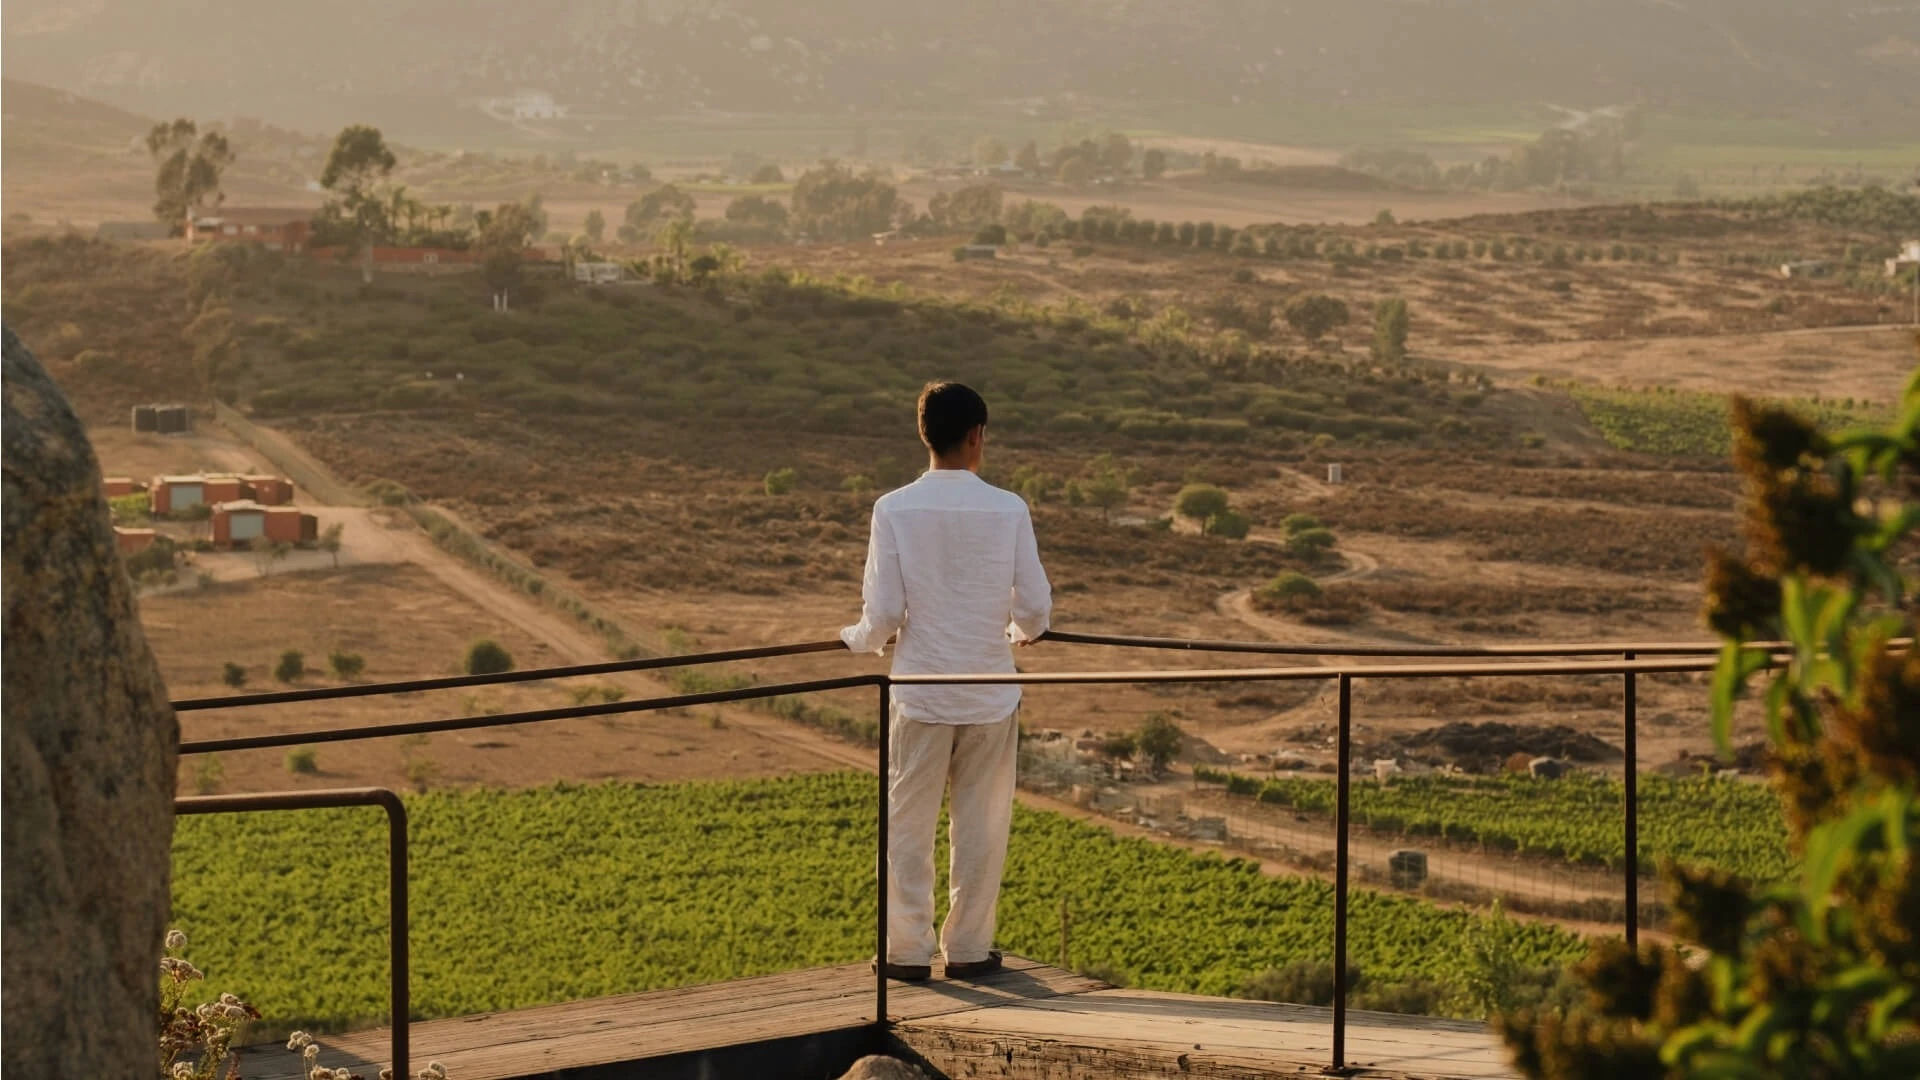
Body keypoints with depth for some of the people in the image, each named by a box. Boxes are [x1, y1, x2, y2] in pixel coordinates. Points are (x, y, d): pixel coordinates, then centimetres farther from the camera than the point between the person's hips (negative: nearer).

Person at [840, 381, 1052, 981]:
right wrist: (1023, 631, 19)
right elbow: (1035, 607, -4)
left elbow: (883, 613, -10)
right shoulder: (1008, 510, -6)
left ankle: (908, 950, 11)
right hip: (991, 695, 1)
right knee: (981, 825, 12)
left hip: (920, 692, -1)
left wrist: (858, 639, 13)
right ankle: (969, 948, 17)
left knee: (908, 825, 9)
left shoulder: (895, 509, -9)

==*==

> [Wymagane działanie]
Wypisz bez żadnych zmian wszystkie powyższe wiersze, pomijając w odpowiedzi obrazy.

> [Rozwiązanie pisemne]
Body keypoints with depth for some of the people in the image, each named by a box. Boxes are [x1, y1, x2, y2] in pixel coordinates. Points are (x, y, d): pixel coordinates, then centimetres farther from the camera than the point between the person's hips (negative: nearer).

Person at [840, 381, 1052, 981]:
right wrist: (1023, 631, 19)
right elbow: (1035, 607, -4)
left elbow: (883, 613, -10)
right shoulder: (1008, 510, -6)
left ankle: (908, 950, 11)
right hip: (991, 695, 1)
right knee: (981, 825, 12)
left hip: (920, 692, -1)
left wrist: (858, 639, 13)
right ankle: (969, 948, 17)
left knee: (908, 825, 9)
left shoulder: (895, 509, -9)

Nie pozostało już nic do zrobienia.